Enough Project Founding Director John Prendergast said, “In response to the regime’s violence and intimidation, the United States should immediately suspend talks focused on further normalizing relations with Sudan, including any steps that would result in the possible removal of Sudan from the State Sponsors of Terrorism List.  The Trump administration, backed by Congress, should use its Global Magnitsky authorities to enact targeted financial sanctions against those Sudanese authorities – along with their networks of commercial collaborators – responsible for the violence and the mass corruption that has helped precipitate the economic crisis in the country.  The U.S. Treasury Department should also issue a FinCEN Advisory warning about the anti-money laundering and terrorist financing risks that Sudan continues to present to the international financial system so that financial institutions understand that banking with the regime in Khartoum is a risky business.”

Enough Project Senior Advisor Dr. Suliman Baldo added, “Now in their sixth week and growing stronger by the day, the ongoing processions and sit-ins are led by a coalition of youth groups, professional and workers associations, and opposition parties that joined in solidarity.  These constituencies represent leading elements of Sudanese society that are succeeding in channeling the energies of the population into an irreversible nonviolent movement seeking to achieve democratic change, an end to institutional corruption, a lasting and just peace, and justice for the victims of a brutal dictatorship.”

The largely peaceful protesters have been met with violence, including the use of live ammunition, which has led to the deaths of at least 51 protesters. The Enough Project is outraged by the story of a doctor being murdered while attending to wounded protesters in a makeshift emergency room,  the shooting of an elderly man who tried to protect protesters who took refuge in his house, and the women and girls released from detention describing horror stories of  beatings and sexual harassment at the hands of police and agents of Sudan’s abusive National Intelligence and Security Services (NISS). The perpetrators of these crimes must face justice, and steps must be immediately taken to prevent those who commit human rights violations in Sudan from being able to access the international financial system with impunity.

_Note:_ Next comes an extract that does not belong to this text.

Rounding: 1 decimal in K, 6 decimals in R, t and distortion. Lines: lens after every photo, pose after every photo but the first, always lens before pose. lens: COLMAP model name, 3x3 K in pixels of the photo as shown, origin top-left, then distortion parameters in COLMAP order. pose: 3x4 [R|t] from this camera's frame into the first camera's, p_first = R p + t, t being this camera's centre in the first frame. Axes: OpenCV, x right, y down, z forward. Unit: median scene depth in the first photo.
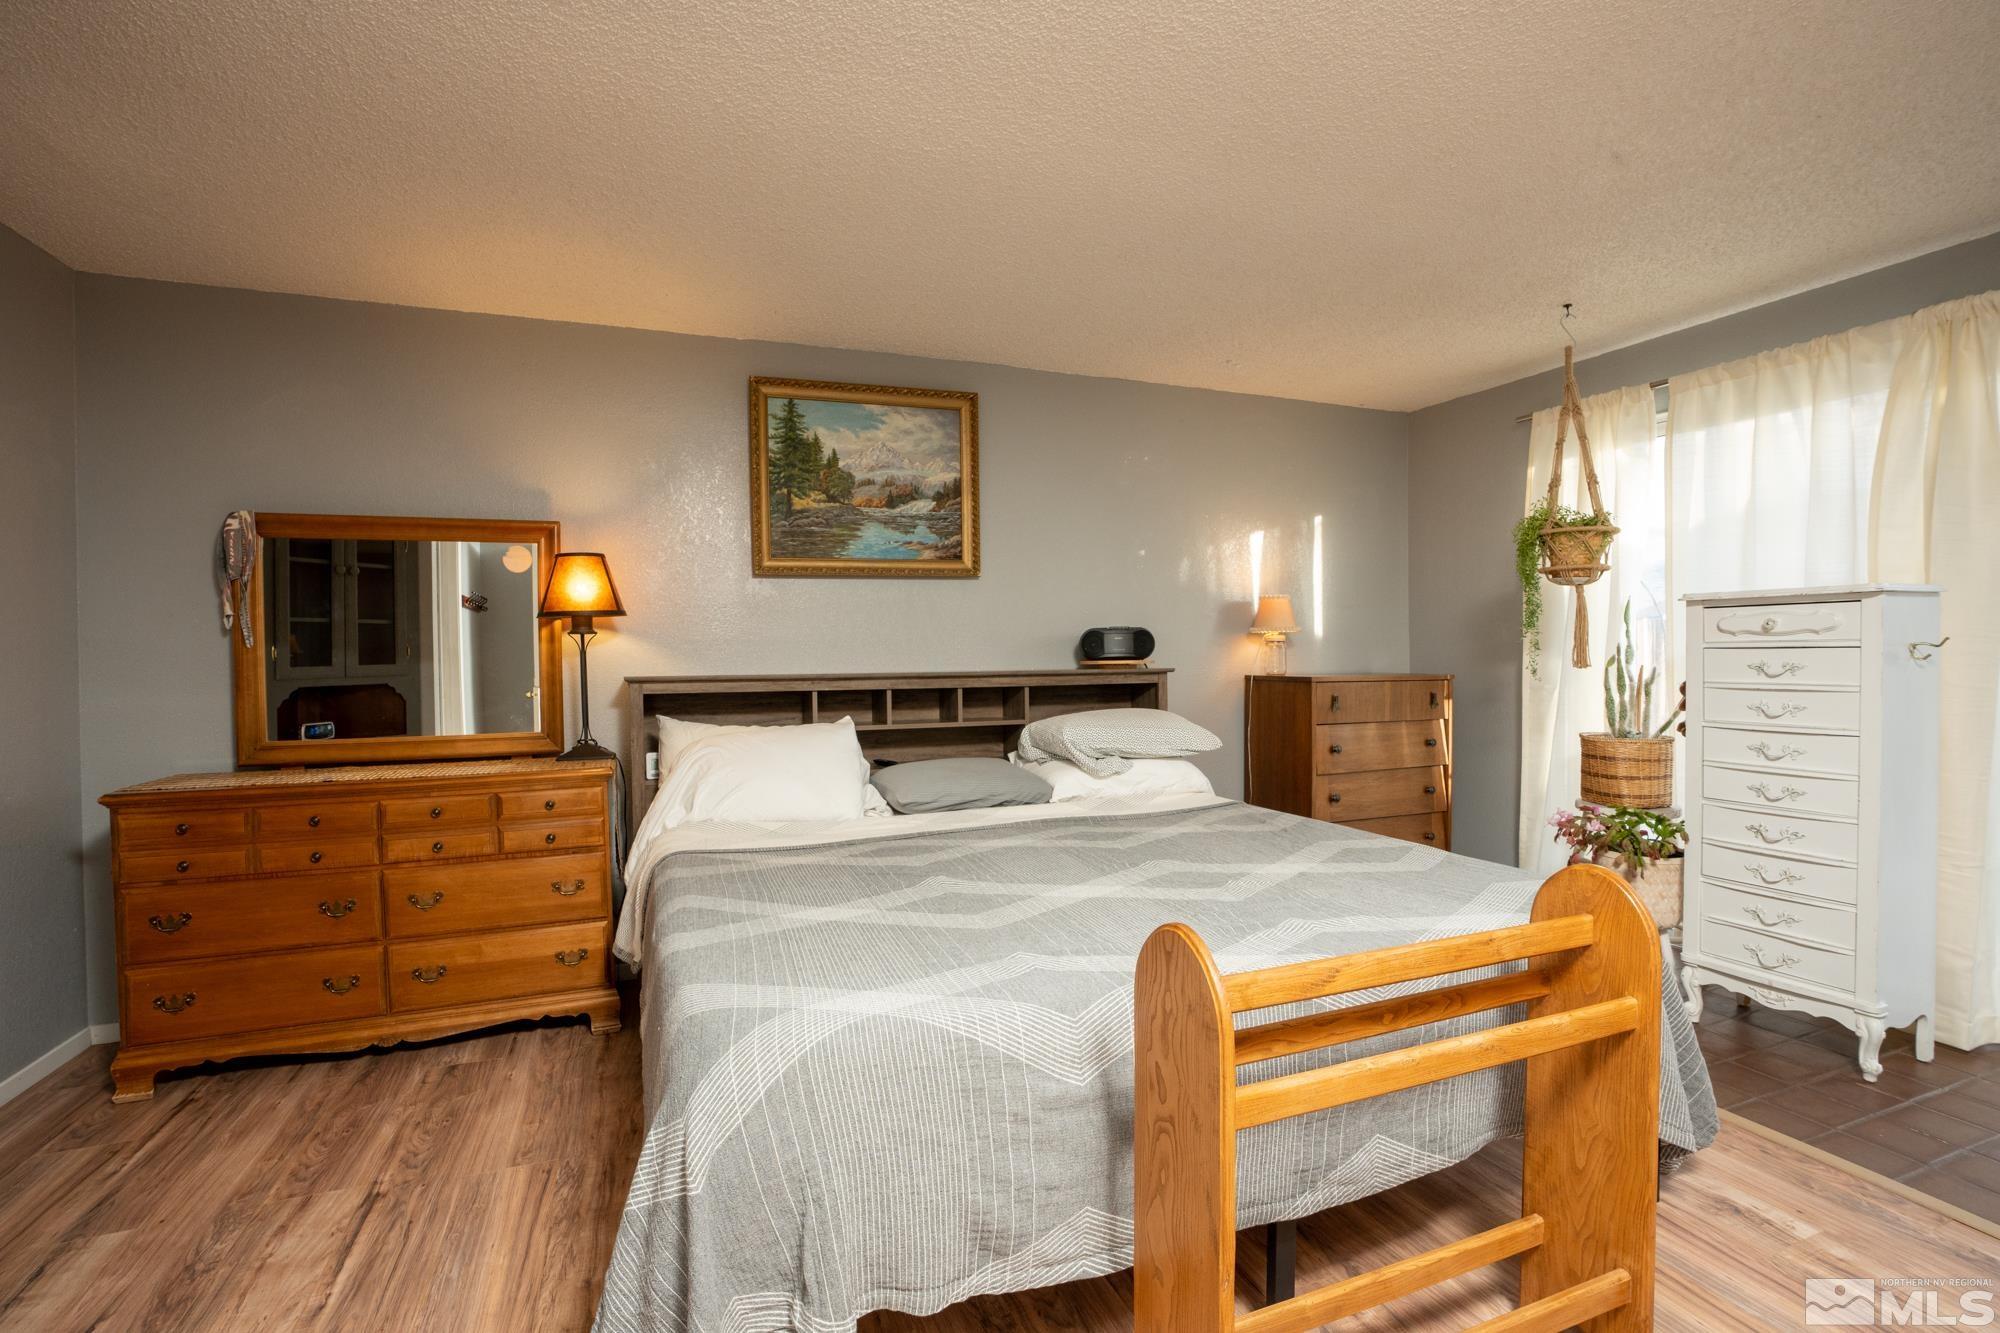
lens RADIAL K [[909.0, 0, 1006.9], [0, 909.0, 669.4], [0, 0, 1]] dist [-0.066030, 0.025256]
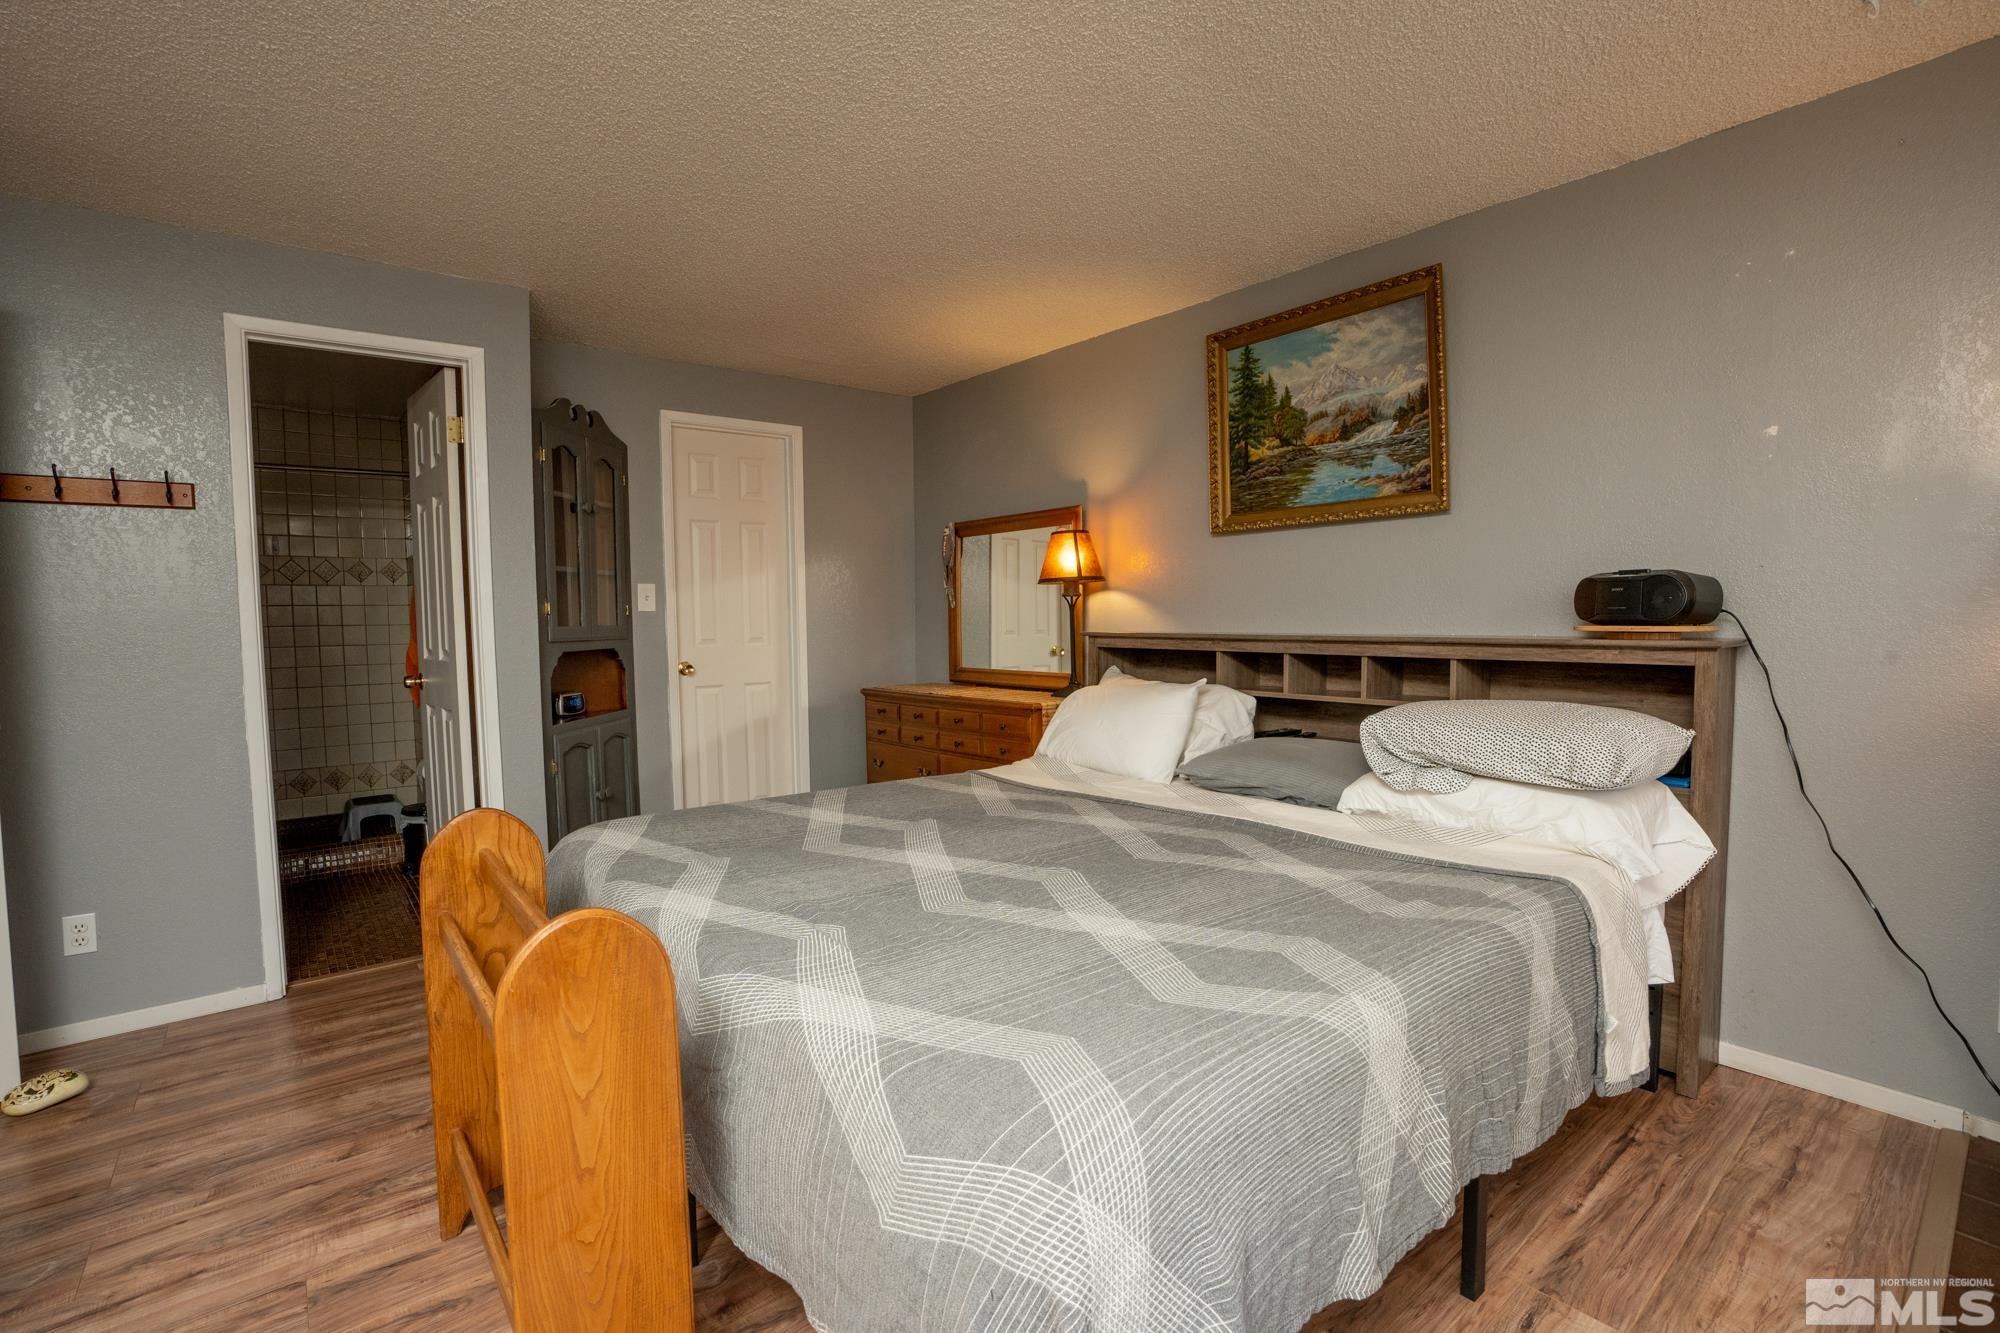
lens RADIAL K [[909.0, 0, 1006.9], [0, 909.0, 669.4], [0, 0, 1]] dist [-0.066030, 0.025256]
pose [[0.314852, 0.063499, -0.947014, 0.586334], [-0.012766, 0.997953, 0.062670, -0.013390], [0.949055, -0.007642, 0.315018, 0.441421]]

Dr. Baldo added, “The Sudanese government has failed to address the grievances of the population rooted in the rampant corruption, economic collapse, violence, and human rights abuses that have been a hallmark of the regime’s rule. The U.S. government, the European Union, Arab Gulf countries, and the African Union have all taken steps to support a regime that has for decades been a serial killer of its people.  In our view, however, the strategic interests of these international actors would be best served by a democratically elected government accountable to its people.”

Prendergast further explained, “Migration to Europe from and through Sudan would be reduced if the Sudanese people had a government that respects the rights of its citizens and manages the country’s rich resources to provide opportunity and hope for the country’s youth. The regime’s long record of supporting and allying itself with radical elements would be undermined by a more inclusive government that represents the will of the Sudanese people.  And the rights of Christians and other minorities would best be upheld by such a democratically elected government, rather than being trampled by one of the world’s most religiously repressive governments.”

Dr. Baldo concluded, “The government of President al-Bashir has lost all legitimacy in the eyes of the Sudanese people. The regime should likewise be afforded no legitimacy by the international community. Normalization of relations with Sudan should only occur as part of a path that strengthens a transition to democracy, not as part of a process that reinforces the hands of a kleptocratic dictatorship that is at war against its own diverse populations.”